WHAT THE TASK REQUIRES: Scan the material below for "preferences", then return each line that contains it.

*** Opening of MATERIAL SUPPLIED ***

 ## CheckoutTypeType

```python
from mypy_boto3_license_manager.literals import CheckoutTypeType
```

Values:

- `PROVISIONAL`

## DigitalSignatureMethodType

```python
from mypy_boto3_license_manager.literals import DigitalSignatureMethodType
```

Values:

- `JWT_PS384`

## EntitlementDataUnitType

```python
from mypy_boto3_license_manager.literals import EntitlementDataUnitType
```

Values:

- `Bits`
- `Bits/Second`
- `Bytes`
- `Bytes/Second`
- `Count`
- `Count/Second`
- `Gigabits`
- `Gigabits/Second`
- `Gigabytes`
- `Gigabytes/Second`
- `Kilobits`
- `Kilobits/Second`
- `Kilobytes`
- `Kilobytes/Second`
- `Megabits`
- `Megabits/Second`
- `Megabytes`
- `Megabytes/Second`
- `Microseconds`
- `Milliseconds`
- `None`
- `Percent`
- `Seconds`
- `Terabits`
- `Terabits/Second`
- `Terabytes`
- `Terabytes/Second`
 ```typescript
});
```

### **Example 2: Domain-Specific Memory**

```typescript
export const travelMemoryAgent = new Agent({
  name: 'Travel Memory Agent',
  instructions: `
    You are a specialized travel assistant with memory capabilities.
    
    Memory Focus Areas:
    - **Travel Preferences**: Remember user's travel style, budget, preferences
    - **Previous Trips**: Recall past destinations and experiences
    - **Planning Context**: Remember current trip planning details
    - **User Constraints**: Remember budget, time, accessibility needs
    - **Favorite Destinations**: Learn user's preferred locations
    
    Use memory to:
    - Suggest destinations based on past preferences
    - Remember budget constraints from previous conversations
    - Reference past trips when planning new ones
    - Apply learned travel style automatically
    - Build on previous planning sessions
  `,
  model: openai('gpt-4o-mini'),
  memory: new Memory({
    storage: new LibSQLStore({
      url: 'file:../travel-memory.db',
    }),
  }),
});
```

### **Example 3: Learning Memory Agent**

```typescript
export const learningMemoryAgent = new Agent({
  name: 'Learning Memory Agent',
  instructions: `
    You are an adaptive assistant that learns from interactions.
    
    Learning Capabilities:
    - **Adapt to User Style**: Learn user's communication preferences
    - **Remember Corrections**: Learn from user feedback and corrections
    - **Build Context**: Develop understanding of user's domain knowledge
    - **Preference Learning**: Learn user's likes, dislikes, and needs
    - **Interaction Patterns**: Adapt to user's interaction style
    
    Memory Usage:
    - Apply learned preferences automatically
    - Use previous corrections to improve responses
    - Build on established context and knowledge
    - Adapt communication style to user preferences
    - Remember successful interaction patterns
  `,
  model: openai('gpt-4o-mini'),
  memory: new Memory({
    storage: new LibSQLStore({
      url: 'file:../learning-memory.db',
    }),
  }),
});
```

*** Close of MATERIAL SUPPLIED ***

RESPONSE BOX:
    - **Travel Preferences**: Remember user's travel style, budget, preferences
    - Suggest destinations based on past preferences
    - **Adapt to User Style**: Learn user's communication preferences
    - Apply learned preferences automatically
    - Adapt communication style to user preferences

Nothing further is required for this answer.